A classical ulnar dimelia has symmetrical distribution around the midline axis. However, the non-classical one lacks symmetrical distribution in morphogenesis of the forearm bones and the fingers [8]. In the nonclassical one, the forearm may contain an ulna and a radius, or even three bones in different combinations [9-11]. Even though seven [9, 10] or eight [2, 10-14] digits are typical, patients with six [15, 16] or even five digits [17] have been described in the literature. Taking into account the bony morphology of the forearm, Al-Qattan et al published a descriptive classification for the ulnar dimelia [2]. The goal of the management of such a condition is to achieve a functional and cosmetically acceptable upper extremity by executing single-stage or more often multiple-stage operations. The literature designates, depending upon the severity of the functional and cosmetic deformity, the management of this condition varies from physiotherapy alone to multiplestage operations [1, 2, 7, 8, 11, 18]. The best age for the reconstruction of hand is before the second year [11]. Surgery is preceded by passive range of motion exercises and choosing the appropriate radial digit for pollicising. Hand deformities can be corrected to give a satisfactory outcome when they are not so severe. Either index or middle finger can be pollicised depending upon the type of ulnar dimelia. When deformity correction is not feasible the goal is to achieve the hold function of the hand. Good functional and cosmetic results have been reported in a few studies [3]. The thenar reconstruction by interosseous muscle transfers and further improvements can be achieved by tendon transfer at a later date has also been described in the literature [21]. The function of the wrist, forearm, and elbow may improve with arthroplasty of the affected joints [22].
In the present case study, we discussed with the parents about the future prospects and limitations of activities due to deformity and planned for staged surgeries with an objective to provide functional and cosmetically acceptable upper extremity. However, the parents never turned up again with the patient for taking treatment, highlighting the neglect of the deformity. The neglect was probably due to the low socioeconomic status and ignorance of parents.
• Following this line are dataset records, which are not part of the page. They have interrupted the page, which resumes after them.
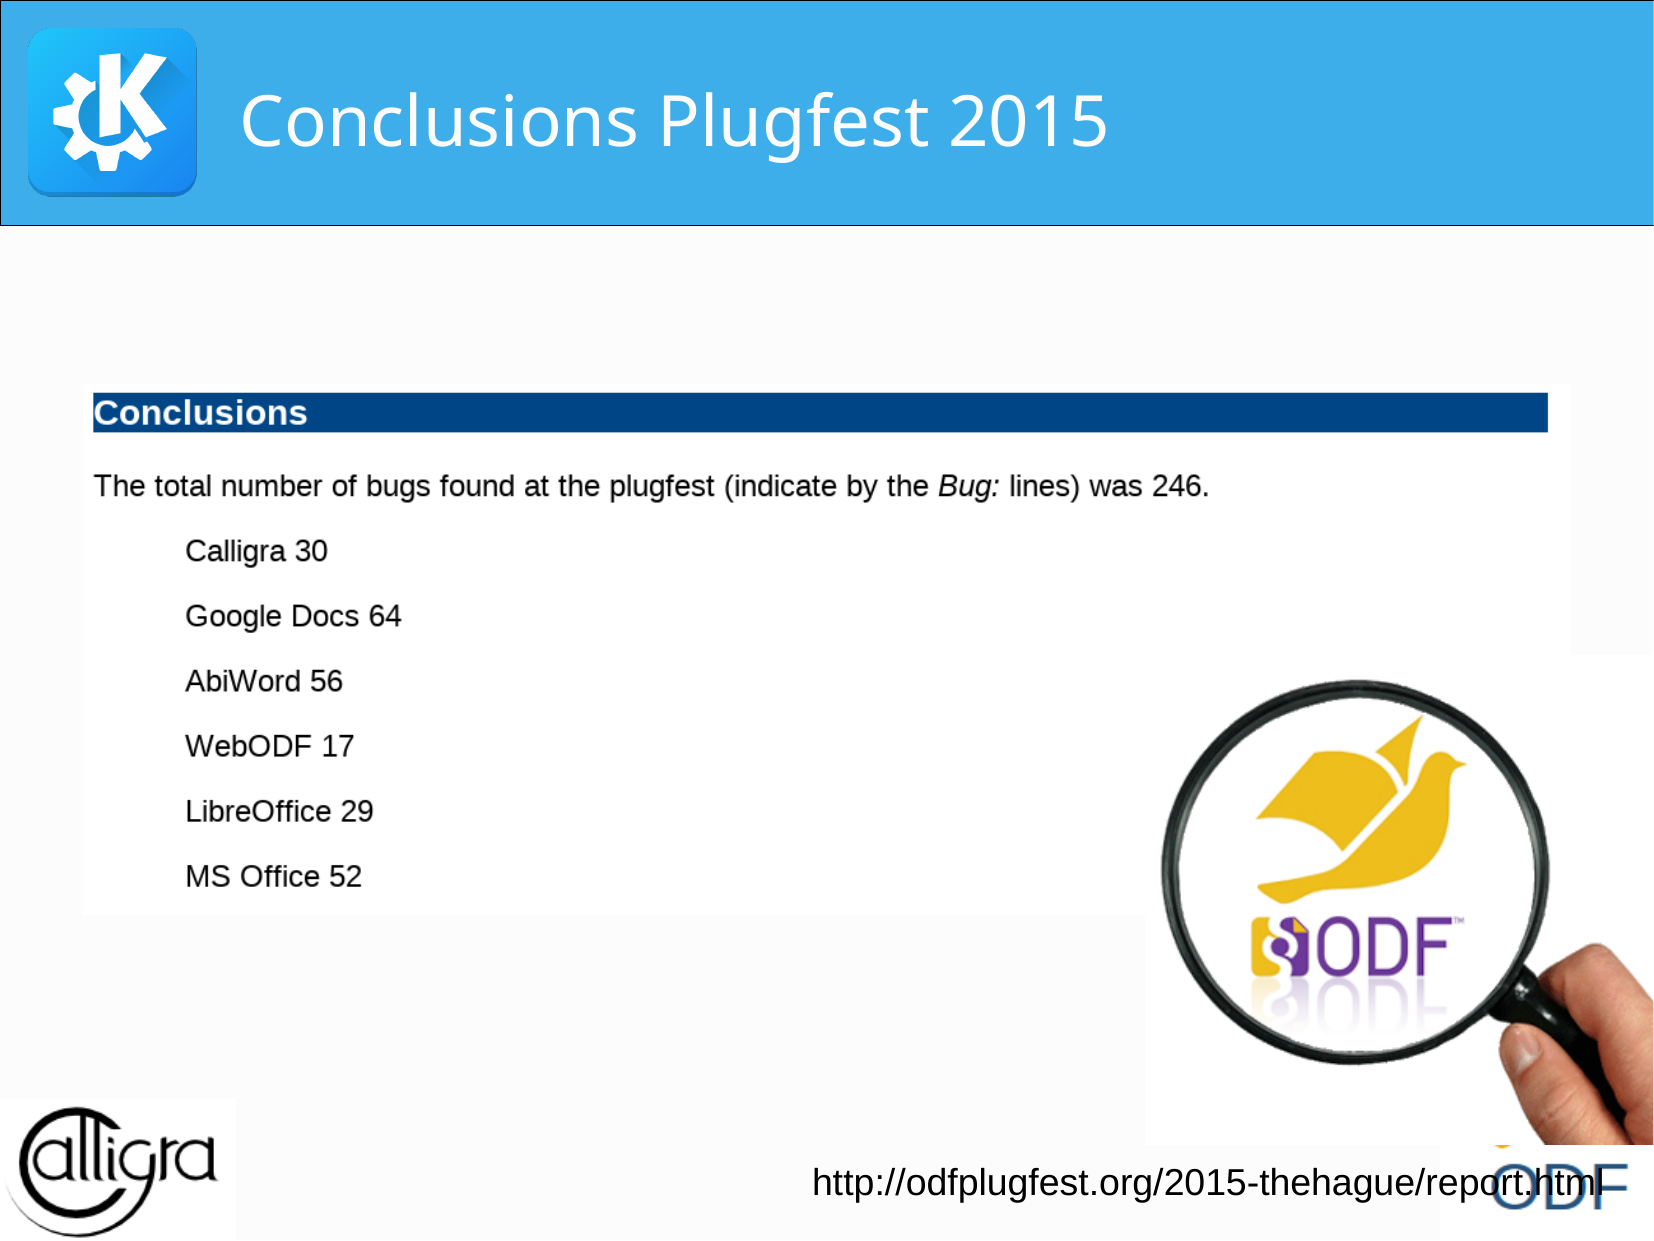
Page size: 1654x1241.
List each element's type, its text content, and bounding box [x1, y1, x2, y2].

text_box http://odfplugfest.org/2015-thehague/report.html [797, 1153, 1620, 1211]
title Conclusions Plugfest 2015 [225, 14, 1575, 222]
picture [11, 11, 213, 213]
picture [82, 384, 1654, 1241]
picture [0, 1098, 237, 1241]
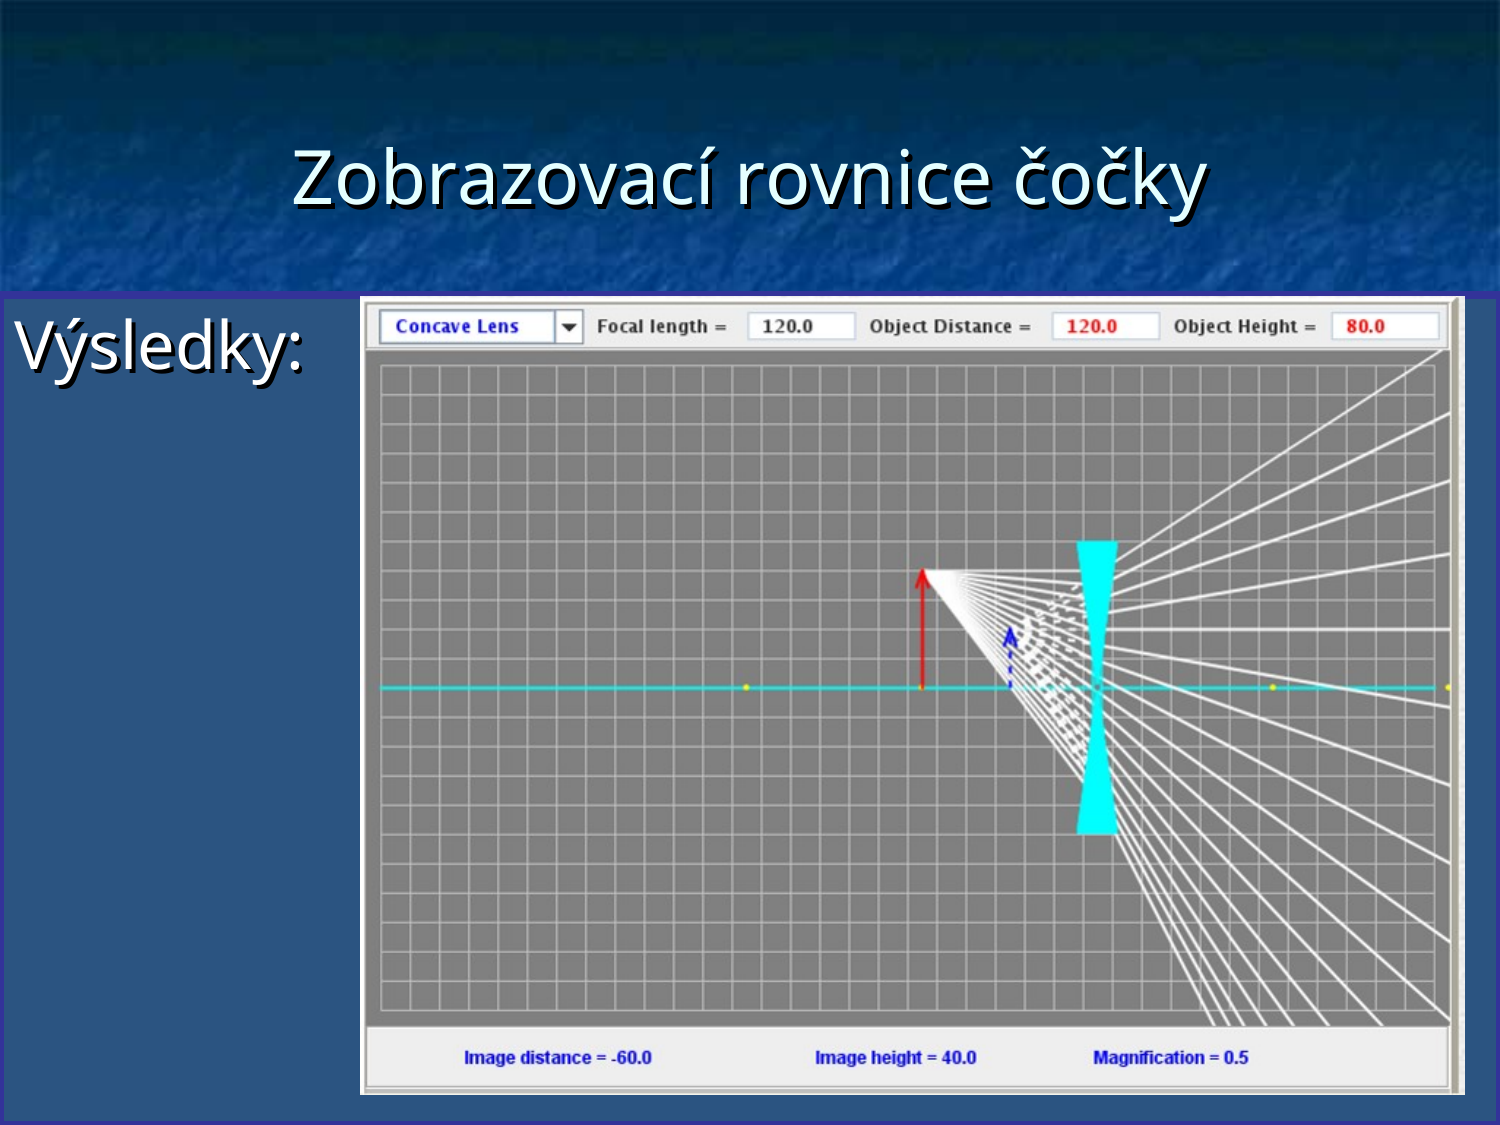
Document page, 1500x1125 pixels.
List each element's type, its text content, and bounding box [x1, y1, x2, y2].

We believe that in the patient described above, excision of the proximal end of the laterally placed ulna with soft tissue reconstruction along the medially placed ulna and pollicization would have given a reasonable functional and cosmetic enhancement of the upper extremity.

Conclusion

Ulnar dimelia is a rare congenital anomaly presenting as functional as well as cosmetic deformity. If untreated, renders the patient with poor function and cosmetic appearance of the extremity. The condition not only has the difficult management requiring multiple staged operations is a therapeutic challenge for treating orthopaedic surgeon but also neglect on the part of caregivers. Hence, awareness among the masses is to be developed regarding the condition and educating them that an acceptable outcome can be achieved with proper treatment.

Declarations

Authors’ contributions

Siddiqui YS and Abbas M: substantial contribution to conception and designing and supervision of the study. Nusra Rahman and Julfiqar: provided material & technical support for the study.

Conflicts of interest

All authors declared that there are no conflicts of interest.

Ethics approval

Informed consent was obtained from the parents of the patient to participate in the study.

Consent for publication

Written informed consent for publication was obtained.